Records for processing:
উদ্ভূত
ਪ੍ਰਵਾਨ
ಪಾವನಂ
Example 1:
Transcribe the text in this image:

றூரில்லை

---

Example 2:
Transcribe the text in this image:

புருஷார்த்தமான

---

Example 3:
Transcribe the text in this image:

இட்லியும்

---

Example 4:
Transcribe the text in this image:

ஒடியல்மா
* * *
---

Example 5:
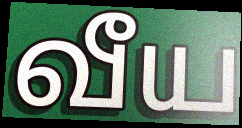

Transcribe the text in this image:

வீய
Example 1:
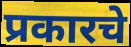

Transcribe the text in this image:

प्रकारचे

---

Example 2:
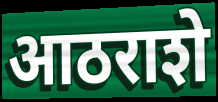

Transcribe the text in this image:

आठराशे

Task requirements: Write down how many lines of the data above contain the word "Example", with nothing else.

Written response: 7